Search code examples
javabigdatabusiness-intelligenceapache-kafka

How can Kafka limitations be avoided?


We're trying to build a BI system that will collect very large amounts of data that should be processed by other components.
We decided that it will be a good idea to have an intermediate layer to collect, store & distribute the data.

The data is represented by a big set of log messages. Each log message has:

  • a product
  • an action type
  • a date
  • message payload

System specifics:

  • average: 1.5 million messages / minute
  • peak: 15 million messages / minute
  • the average message size is: 700 bytes (aprox 1.3TB / day)
  • we have 200 products
  • we have 1100 action types
  • the data should be ingested every 5 minutes
  • the consumer applications usually need 1-2-3 product with 1-2-3 action types (we need fast access for 1 product / 1 action type)

We were thinking that Kafka would do this job but we encountered several problems.
We tried to create a topic for each action type and a partition for each product. By doing this we could be able to extract 1 product / 1 action type to be consumed.

Initially we had a problem with "too many opened files", but after we changed the server config to support more files we're getting out-of-memory error (12GB allocated / node)
Also, we had problems with Kafka stability. At a big number of topics, kafka tends to freeze.

Our questions:

  • Is Kafka suitable for our use-case scenario? Can it support such a big number of topics / partitions?
  • Can we organize the data in Kafka in another way to avoid this problems but still to be able to have a good access speed for 1 product / 1 action type?
  • Do you recommend other Kafka alternatives that are better suitable for this?

Solution

  • I'm posting this answer so that other users can see the solution we adopted.

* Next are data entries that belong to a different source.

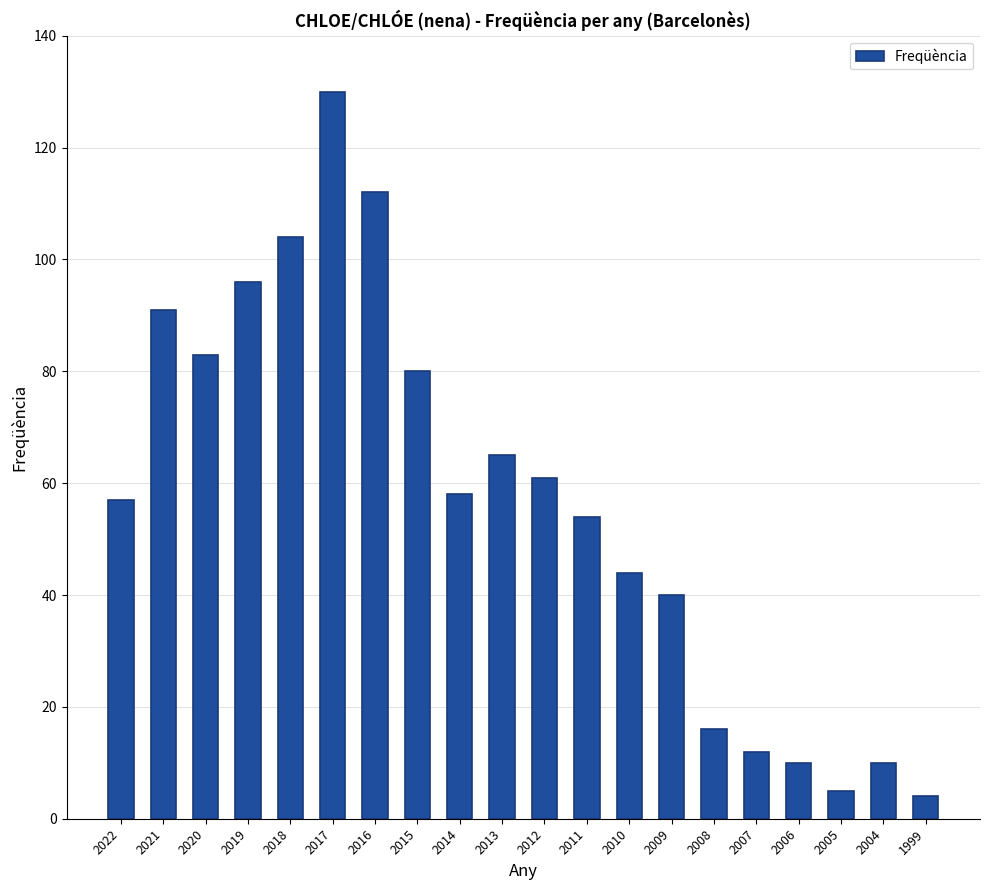

Approximately how many times larger is the value at 2011 compared to 2021?

0.6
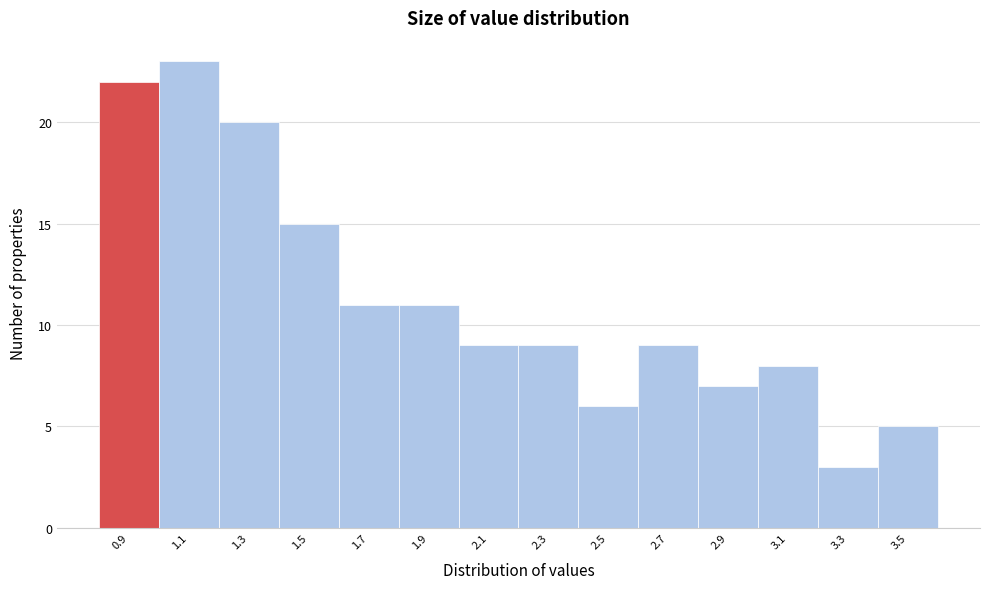

Reading left to right, what are all the values shown in this chart?

0.9=22	1.1=23	1.3=20	1.5=15	1.7=11	1.9=11	2.1=9	2.3=9	2.5=6	2.7=9	2.9=7	3.1=8	3.3=3	3.5=5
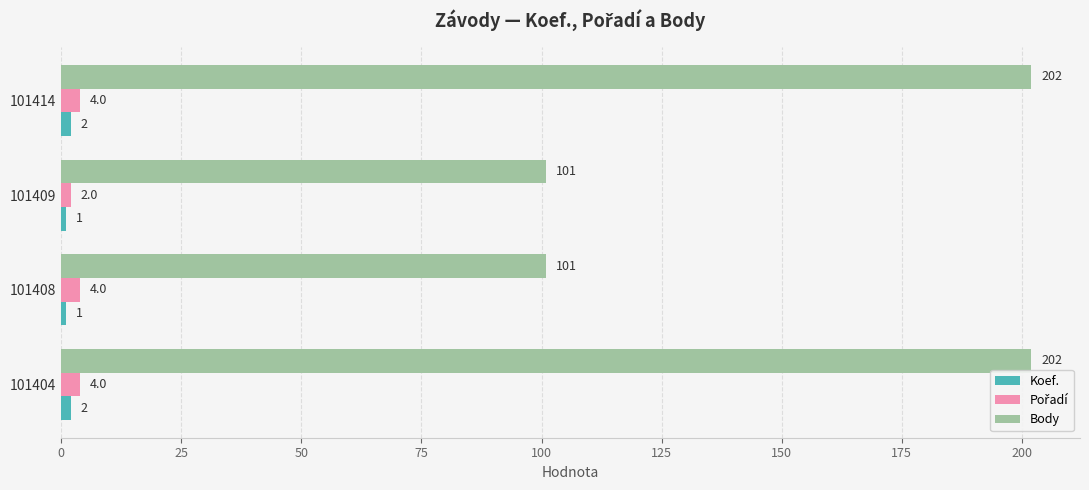

What is the difference between the maximum and minimum values in the Body series?

101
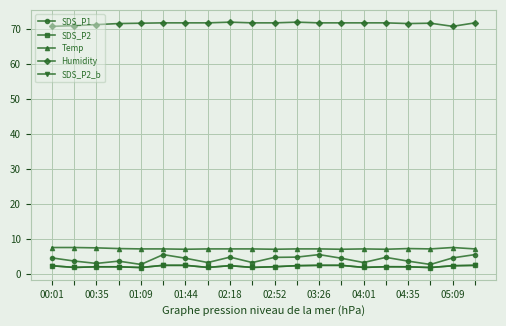

What is the average value of the SDS_P2 series?

2.1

    Due to Kafka limitations (the large no. of partitions which cause the OS to reach almost reach max open files) and somewhat weak performance we decided to build a custom framework for exactly our needs using libraries like apache commons , guava, trove etc to achieve the performance we needed.

    The entire system (distributed and scalable) has 3 main parts:

    1. ETL (reads the data , process it and writes it to binary files)

    2. Framework Core (used to read from the binary files and calculate stats)

    3. API (used by many system to get data for display)

    As a side note: we tried other solutions like HBase, Storm etc but none live up to our needs.